Yerin’s body and spirit shook. Her sword trembled as she held it down and to the side, but she forced one more technique through it. The Flowing Sword. Her blade began to glow.

“Don’t you look all…” Her voice failed her for a moment, but she pushed on. “…all bright and shiny new,” Yerin called. “How many pieces am I going to have to cut you into?”

Meira didn’t answer, shouting again and launching more vines at Yerin.

“Let’s find out,” Yerin said. And with the Sage’s white sword, she scratched the scripted stone around the sword display.

Sword aura gushed out. If she moved an inch, it would slice open her skin. With the last of her madra, she seized that power. Controlled it.

Ruled it.

The Endless Sword gathered around her six Goldsigns, around the sword left by the Sword Sage, and aura blasted out from Yerin in a storm. Far more than she could ever hope to gather or control; she only activated it.

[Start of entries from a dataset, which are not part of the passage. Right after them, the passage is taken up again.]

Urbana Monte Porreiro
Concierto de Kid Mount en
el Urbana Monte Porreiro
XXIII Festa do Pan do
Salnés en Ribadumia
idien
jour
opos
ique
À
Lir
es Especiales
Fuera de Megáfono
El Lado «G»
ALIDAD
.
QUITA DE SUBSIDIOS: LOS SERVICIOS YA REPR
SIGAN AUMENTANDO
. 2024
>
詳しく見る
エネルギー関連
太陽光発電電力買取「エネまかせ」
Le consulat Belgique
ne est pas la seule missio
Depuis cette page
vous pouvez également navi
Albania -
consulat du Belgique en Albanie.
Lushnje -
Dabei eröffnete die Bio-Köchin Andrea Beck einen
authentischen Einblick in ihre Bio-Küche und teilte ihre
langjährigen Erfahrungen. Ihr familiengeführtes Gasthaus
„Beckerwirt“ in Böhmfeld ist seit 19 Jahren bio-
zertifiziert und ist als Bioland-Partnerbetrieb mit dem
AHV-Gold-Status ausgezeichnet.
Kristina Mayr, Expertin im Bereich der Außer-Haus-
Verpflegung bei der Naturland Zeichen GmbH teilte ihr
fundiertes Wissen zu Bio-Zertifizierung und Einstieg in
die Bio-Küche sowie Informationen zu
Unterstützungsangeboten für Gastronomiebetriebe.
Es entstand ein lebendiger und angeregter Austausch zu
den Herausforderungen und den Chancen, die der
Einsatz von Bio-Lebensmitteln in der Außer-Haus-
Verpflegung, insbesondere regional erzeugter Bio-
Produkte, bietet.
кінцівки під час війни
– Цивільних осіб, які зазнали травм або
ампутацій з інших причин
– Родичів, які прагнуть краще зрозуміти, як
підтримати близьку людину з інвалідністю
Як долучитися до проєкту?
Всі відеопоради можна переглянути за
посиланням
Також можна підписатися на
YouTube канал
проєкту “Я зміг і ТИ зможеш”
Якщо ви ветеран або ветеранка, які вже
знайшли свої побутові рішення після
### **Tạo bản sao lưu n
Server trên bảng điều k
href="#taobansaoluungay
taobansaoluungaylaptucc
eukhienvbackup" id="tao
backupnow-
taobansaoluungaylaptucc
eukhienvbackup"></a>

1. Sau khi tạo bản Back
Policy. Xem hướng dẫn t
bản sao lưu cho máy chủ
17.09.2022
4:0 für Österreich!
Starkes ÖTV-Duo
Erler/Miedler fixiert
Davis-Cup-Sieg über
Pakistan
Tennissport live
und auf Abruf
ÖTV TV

And Meira was overwhelmed.

If the Underlady had been able to move, she could have broken Yerin’s control, or dodged, or set up a defense. But Yerin had already seen that this tree required Meira to stay in one place.

The rest of the Underlady’s armor shredded away as she screamed, followed by her clothes and her hair. In only an instant, she collapsed onto the floor, a bloody mess.

Her scythe fell after her, plinking to the stone, its haft notched and pitted.